Dubar tenta, com este esquema, interligar duas dimensões que considera fundamentais na construção das identidades sociais e profissionais: uma primeira, que remete para um eixo "sincrónico", ligado a um contexto de acção e a uma definição da situação, num determinado espaço, culturalmente marcado; uma segunda, que envia para um eixo "diacrónico", ligado a uma trajectória subjectiva e a uma interpretação da história pessoal, socialmente construída, do indivíduo.

É utilizando o esquema teórico de que apresentei aqui alguns aspectos fundamentais - de forma simplificada - que Dubar "lê" as questões identitárias no trabalho e constrói a já referida tipologia de identidades. Um dos tipos identitários identificados por Dubar é o da identidade autónoma e incerta. Sobre este tipo identitário, deixo abaixo as palavras do próprio autor, ao descrevê-lo baseando-se em material empírico. A partir desta descrição, pode-se verificar a fecundidade analítica do esquema teórico proposto.

Desloquemo-nos pois, agora, para mais próximo (quando não para o "interior") das "zonas de coesão" de que fala Robert Castel.


«"Temos problemas com alguns d[os] nossos jovens diplomados. Estão decepcionados com os empregos que ocupam, e a empresa não lhes pode oferecer as carreiras que desejam. Seguem muito estágios de formação, frequ[e]ntemente sem que saibamos, e alguns acabam pedindo demissão para procurar emprego [n]outro lugar. Na verdade, estão aqui à espera..."


Es[t]a constatação de um dire[c]tor de recursos humanos de uma grande empresa [telefónica] sanciona o fracasso relativo (...) de uma política de recrutamento de jovens "universitários" sobrediplomados em relação aos empregos nos quais se encontram e consideravelmente deslocados em relação a eles. Es[t]es jovens constituem um problema para as [direcções] das empresas por uma dupla razão: de um lado nenhuma carreira existente parece adaptar-se a eles, e [o] seu futuro na empresa permanece problemático; de outro lado, eles não compartilham, no trabalho, as mesmas atitudes dos assalariados em promoção interna - mais individualistas, menos mobilizados para a empresa, com frequência são mais críticos e parecem mais instáveis. Está claro que não é essencialmente na empresa que querem construir ou consolidar uma identidade flutuante.

→ **Registos**

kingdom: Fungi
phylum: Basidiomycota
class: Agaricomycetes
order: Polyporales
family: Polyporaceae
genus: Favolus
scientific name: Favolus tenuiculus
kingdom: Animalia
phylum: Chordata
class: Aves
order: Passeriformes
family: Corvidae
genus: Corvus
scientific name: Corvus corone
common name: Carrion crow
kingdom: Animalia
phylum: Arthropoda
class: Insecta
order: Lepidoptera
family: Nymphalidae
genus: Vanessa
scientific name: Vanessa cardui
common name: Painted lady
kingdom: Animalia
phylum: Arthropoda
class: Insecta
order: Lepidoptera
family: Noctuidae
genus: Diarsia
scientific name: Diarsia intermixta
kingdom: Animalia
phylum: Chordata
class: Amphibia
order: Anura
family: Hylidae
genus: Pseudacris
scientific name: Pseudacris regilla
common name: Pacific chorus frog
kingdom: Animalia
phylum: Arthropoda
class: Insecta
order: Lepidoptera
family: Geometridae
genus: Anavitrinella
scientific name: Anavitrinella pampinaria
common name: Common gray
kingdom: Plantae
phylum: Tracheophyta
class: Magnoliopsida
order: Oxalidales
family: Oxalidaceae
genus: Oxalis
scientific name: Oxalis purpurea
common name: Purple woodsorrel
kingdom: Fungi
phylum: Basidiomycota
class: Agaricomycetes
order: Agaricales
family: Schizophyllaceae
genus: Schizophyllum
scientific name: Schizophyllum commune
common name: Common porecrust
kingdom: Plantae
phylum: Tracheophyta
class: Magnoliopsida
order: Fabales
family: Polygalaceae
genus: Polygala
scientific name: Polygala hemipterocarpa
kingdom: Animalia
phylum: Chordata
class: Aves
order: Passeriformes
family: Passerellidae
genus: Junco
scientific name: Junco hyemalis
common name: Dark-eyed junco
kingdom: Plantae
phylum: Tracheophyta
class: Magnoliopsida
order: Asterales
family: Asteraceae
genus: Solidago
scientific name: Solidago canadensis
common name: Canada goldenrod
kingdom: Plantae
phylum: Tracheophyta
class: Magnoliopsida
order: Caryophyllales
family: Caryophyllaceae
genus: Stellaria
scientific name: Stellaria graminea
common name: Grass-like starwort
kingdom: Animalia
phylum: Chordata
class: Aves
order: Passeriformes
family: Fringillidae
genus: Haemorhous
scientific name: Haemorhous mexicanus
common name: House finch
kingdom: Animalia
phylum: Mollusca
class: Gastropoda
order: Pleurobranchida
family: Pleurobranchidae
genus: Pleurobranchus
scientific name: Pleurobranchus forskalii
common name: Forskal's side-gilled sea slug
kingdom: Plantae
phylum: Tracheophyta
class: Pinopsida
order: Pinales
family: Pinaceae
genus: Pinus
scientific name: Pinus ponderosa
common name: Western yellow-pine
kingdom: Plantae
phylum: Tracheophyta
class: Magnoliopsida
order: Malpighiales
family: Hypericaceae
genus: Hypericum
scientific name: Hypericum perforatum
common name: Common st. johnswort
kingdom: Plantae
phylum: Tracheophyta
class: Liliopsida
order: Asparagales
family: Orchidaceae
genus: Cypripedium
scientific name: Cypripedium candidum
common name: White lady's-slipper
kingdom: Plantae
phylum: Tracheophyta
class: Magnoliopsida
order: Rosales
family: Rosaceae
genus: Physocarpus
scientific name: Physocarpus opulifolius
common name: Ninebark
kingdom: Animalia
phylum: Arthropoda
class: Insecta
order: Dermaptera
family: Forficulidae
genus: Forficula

→ **EXERCÍCIO**
Copie do excerto sobre as identidades no trabalho o trecho que começa nas palavras "Dubar tenta, com" e acaba logo a seguir a "construída, do indivíduo.".

→ **RESPOSTA AO EXERCÍCIO**
Dubar tenta, com este esquema, interligar duas dimensões que considera fundamentais na construção das identidades sociais e profissionais: uma primeira, que remete para um eixo "sincrónico", ligado a um contexto de acção e a uma definição da situação, num determinado espaço, culturalmente marcado; uma segunda, que envia para um eixo "diacrónico", ligado a uma trajectória subjectiva e a uma interpretação da história pessoal, socialmente construída, do indivíduo.